*SUPPLIED PASSAGE*.
▬▬▬
Oxford, England. Summer 2021
We started writing these lines while parts of Germany, Belgium, Luxembourg and the Netherlands were hit by a tragic wave of floods that killed more than 200 people. We saw terrible images of houses swept away in a matter of minutes and heart-wrenching testimonies of the people affected. We are heartbroken that so many European friends lost their lives, their livelihoods, and their loved ones. We hope the whole of Europe will offer their solidarity and support and that our EU institutions will rise to the occasion and also offer their help to the people affected.
The floods in Western Europe are widely attributed to climate change, which like the pandemic and global inequality (and its consequence, mass migration) call for a united, and coordinated global response. Looking back at this past year we see both cause for dismay and glimpses of hope that what is urgently necessary is also achievable.
We are, of course, still in the midst of a global pandemic. At the times of writing it killed more than 4 million people throughout the world and more than a million people in Europe. It affected virtually every human being on the planet, reshaping the lives of billions. It changed the world like no other event in our lifetime.
When the pandemic arrived in Europe, back in February 2020, it found most of us completely unprepared. Italy was hit first. As it became clear that Southern European countries urgently needed assistance to tackle the devastating economic impact of the pandemic, some of their Northern neighbours seemed disinclined to rise to the occasion.
▬▬▬
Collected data

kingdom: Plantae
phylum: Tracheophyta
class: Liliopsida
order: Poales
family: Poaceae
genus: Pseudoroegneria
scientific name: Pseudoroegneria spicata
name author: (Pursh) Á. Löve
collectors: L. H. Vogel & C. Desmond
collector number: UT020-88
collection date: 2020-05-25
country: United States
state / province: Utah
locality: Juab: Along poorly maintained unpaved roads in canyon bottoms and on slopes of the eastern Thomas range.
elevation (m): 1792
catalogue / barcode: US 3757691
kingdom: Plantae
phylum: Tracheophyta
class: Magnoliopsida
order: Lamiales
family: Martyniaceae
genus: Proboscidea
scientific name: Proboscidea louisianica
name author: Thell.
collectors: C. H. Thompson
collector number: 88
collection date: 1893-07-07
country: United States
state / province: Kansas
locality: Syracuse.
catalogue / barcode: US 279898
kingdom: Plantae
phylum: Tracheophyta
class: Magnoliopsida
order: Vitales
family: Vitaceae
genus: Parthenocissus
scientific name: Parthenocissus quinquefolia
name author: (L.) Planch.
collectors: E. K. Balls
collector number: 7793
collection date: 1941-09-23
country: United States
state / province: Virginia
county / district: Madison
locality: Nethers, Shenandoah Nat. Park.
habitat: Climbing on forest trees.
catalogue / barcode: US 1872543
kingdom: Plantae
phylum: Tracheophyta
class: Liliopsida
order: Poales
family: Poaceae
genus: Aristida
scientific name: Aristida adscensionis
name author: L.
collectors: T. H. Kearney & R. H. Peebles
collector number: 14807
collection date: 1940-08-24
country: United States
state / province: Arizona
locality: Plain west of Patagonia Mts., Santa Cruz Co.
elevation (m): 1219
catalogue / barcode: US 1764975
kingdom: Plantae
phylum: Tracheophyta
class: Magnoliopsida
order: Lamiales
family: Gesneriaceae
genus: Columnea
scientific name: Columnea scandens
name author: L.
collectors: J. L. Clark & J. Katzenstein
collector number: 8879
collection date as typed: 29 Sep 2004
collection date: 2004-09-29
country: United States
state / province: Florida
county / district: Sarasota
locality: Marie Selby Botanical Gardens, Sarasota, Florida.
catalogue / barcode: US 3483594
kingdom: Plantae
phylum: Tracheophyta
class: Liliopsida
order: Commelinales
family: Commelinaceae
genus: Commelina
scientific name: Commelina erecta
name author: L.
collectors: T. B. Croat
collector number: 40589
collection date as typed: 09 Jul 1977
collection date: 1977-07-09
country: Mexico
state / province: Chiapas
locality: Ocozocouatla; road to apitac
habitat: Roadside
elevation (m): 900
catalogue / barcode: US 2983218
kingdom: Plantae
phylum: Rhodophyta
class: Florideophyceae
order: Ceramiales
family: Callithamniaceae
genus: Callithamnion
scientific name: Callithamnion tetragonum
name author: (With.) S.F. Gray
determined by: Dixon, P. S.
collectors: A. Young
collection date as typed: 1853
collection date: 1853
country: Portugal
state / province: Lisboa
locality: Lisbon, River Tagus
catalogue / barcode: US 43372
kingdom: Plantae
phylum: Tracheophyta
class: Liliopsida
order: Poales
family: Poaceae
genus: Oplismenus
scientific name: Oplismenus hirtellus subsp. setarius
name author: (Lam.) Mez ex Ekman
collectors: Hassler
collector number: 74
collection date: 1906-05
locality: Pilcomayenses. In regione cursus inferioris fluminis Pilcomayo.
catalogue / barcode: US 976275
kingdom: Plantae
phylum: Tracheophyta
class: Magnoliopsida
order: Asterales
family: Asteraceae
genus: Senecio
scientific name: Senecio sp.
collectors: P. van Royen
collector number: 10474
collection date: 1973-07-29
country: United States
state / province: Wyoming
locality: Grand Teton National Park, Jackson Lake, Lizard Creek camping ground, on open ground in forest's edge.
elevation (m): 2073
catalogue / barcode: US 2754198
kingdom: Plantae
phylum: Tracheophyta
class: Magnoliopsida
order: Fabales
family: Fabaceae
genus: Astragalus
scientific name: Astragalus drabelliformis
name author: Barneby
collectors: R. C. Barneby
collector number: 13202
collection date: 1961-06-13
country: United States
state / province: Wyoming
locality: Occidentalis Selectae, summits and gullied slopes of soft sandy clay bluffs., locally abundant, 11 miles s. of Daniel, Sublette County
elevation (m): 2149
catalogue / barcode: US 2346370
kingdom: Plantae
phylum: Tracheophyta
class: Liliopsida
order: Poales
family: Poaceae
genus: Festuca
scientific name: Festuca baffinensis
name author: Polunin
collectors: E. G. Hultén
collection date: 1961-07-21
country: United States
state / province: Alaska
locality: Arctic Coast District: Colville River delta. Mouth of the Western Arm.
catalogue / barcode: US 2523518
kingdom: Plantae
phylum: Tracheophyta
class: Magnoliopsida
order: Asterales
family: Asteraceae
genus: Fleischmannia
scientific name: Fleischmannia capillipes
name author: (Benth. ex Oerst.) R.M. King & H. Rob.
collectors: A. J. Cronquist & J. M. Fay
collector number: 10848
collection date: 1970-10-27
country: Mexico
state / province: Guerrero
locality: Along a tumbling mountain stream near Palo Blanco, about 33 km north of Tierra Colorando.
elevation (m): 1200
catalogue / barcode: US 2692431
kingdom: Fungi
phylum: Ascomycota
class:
▬▬▬
*EXERCISE INSTRUCTIONS*. Would you write out the entire passage above on the 2021 floods and the pandemic, word for word?

*FINAL ANSWER*.
Oxford, England. Summer 2021
We started writing these lines while parts of Germany, Belgium, Luxembourg and the Netherlands were hit by a tragic wave of floods that killed more than 200 people. We saw terrible images of houses swept away in a matter of minutes and heart-wrenching testimonies of the people affected. We are heartbroken that so many European friends lost their lives, their livelihoods, and their loved ones. We hope the whole of Europe will offer their solidarity and support and that our EU institutions will rise to the occasion and also offer their help to the people affected.
The floods in Western Europe are widely attributed to climate change, which like the pandemic and global inequality (and its consequence, mass migration) call for a united, and coordinated global response. Looking back at this past year we see both cause for dismay and glimpses of hope that what is urgently necessary is also achievable.
We are, of course, still in the midst of a global pandemic. At the times of writing it killed more than 4 million people throughout the world and more than a million people in Europe. It affected virtually every human being on the planet, reshaping the lives of billions. It changed the world like no other event in our lifetime.
When the pandemic arrived in Europe, back in February 2020, it found most of us completely unprepared. Italy was hit first. As it became clear that Southern European countries urgently needed assistance to tackle the devastating economic impact of the pandemic, some of their Northern neighbours seemed disinclined to rise to the occasion.